What the exercise asks -
Copy out each entry precisely; no image belongs in the result.

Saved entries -
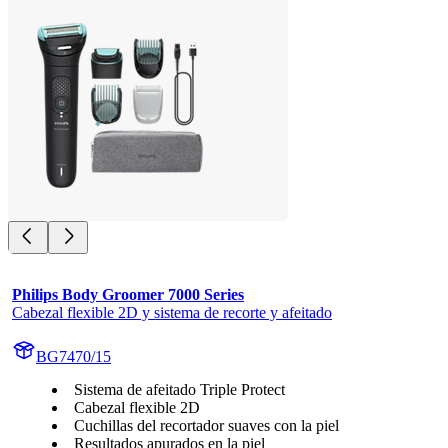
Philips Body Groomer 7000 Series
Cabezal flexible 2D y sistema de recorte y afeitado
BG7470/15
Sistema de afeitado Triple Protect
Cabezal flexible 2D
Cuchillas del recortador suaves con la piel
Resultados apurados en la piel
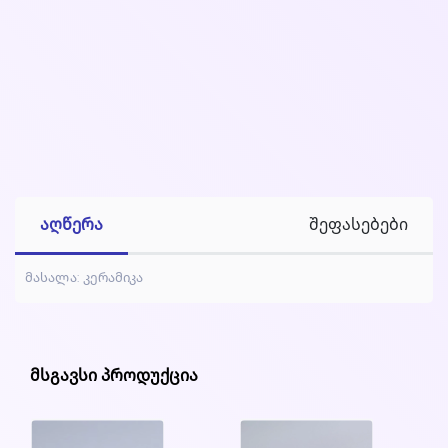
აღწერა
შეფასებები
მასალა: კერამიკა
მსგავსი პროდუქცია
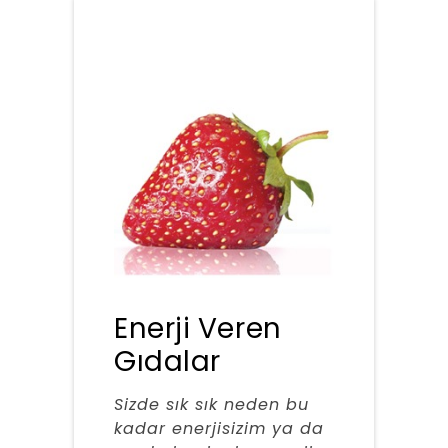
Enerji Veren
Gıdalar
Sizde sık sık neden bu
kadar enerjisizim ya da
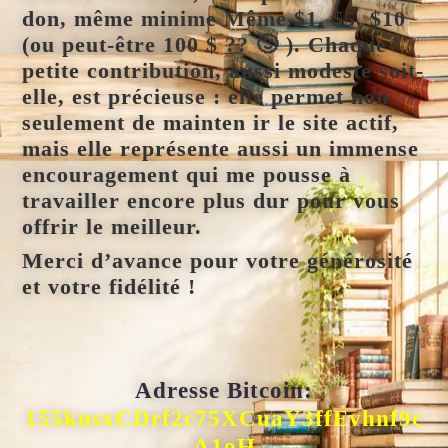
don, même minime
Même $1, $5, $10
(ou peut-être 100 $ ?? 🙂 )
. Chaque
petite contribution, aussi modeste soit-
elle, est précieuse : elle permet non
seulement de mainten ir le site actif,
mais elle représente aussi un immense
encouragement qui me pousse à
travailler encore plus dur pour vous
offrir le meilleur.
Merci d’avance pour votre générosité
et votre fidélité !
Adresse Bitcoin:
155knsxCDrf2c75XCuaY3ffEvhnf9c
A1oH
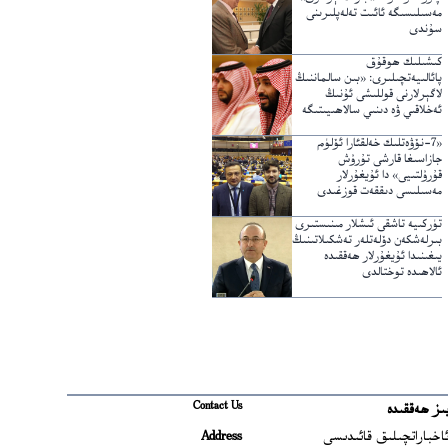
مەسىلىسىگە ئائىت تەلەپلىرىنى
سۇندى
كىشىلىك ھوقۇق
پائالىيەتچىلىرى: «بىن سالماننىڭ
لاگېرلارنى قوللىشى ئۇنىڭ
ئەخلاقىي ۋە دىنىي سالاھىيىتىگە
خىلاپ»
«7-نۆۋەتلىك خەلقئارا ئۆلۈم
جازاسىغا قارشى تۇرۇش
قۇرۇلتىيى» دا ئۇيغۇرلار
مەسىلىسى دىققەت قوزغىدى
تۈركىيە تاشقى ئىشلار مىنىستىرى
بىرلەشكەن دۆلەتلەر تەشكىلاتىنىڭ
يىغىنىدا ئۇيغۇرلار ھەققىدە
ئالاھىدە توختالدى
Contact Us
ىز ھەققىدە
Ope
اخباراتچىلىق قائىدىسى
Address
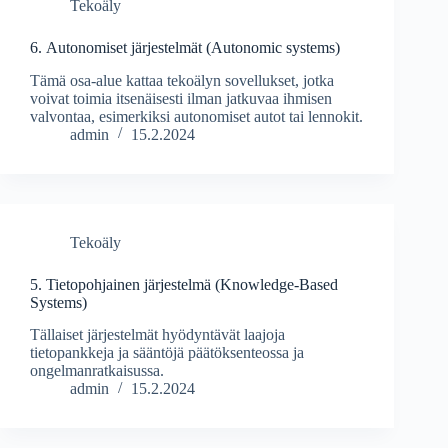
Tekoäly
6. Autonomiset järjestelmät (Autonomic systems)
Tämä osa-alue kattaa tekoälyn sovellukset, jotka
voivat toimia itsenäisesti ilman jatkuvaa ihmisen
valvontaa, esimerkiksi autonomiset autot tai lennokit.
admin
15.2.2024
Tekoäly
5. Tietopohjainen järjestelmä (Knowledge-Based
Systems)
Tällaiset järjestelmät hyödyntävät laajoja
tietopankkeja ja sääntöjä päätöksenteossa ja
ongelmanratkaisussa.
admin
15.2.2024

Answer to this exercise -
Philips Body Groomer 7000 Series
Cabezal flexible 2D y sistema de recorte y afeitado
BG7470/15
Sistema de afeitado Triple Protect
Cabezal flexible 2D
Cuchillas del recortador suaves con la piel
Resultados apurados en la piel
აღწერა
შეფასებები
მასალა: კერამიკა
მსგავსი პროდუქცია
Enerji Veren
Gıdalar
Sizde sık sık neden bu
kadar enerjisizim ya da
don, même minime
Même $1, $5, $10
(ou peut-être 100 $ ?? 🙂 )
. Chaque
petite contribution, aussi modeste soit-
elle, est précieuse : elle permet non
seulement de mainten ir le site actif,
mais elle représente aussi un immense
encouragement qui me pousse à
travailler encore plus dur pour vous
offrir le meilleur.
Merci d’avance pour votre générosité
et votre fidélité !
Adresse Bitcoin:
155knsxCDrf2c75XCuaY3ffEvhnf9c
A1oH
مەسىلىسىگە ئائىت تەلەپلىرىنى
سۇندى
كىشىلىك ھوقۇق
پائالىيەتچىلىرى: «بىن سالماننىڭ
لاگېرلارنى قوللىشى ئۇنىڭ
ئەخلاقىي ۋە دىنىي سالاھىيىتىگە
خىلاپ»
«7-نۆۋەتلىك خەلقئارا ئۆلۈم
جازاسىغا قارشى تۇرۇش
قۇرۇلتىيى» دا ئۇيغۇرلار
مەسىلىسى دىققەت قوزغىدى
تۈركىيە تاشقى ئىشلار مىنىستىرى
بىرلەشكەن دۆلەتلەر تەشكىلاتىنىڭ
يىغىنىدا ئۇيغۇرلار ھەققىدە
ئالاھىدە توختالدى
Contact Us
ىز ھەققىدە
Ope
اخباراتچىلىق قائىدىسى
Address
Tekoäly
6. Autonomiset järjestelmät (Autonomic systems)
Tämä osa-alue kattaa tekoälyn sovellukset, jotka
voivat toimia itsenäisesti ilman jatkuvaa ihmisen
valvontaa, esimerkiksi autonomiset autot tai lennokit.
admin
15.2.2024
Tekoäly
5. Tietopohjainen järjestelmä (Knowledge-Based
Systems)
Tällaiset järjestelmät hyödyntävät laajoja
tietopankkeja ja sääntöjä päätöksenteossa ja
ongelmanratkaisussa.
admin
15.2.2024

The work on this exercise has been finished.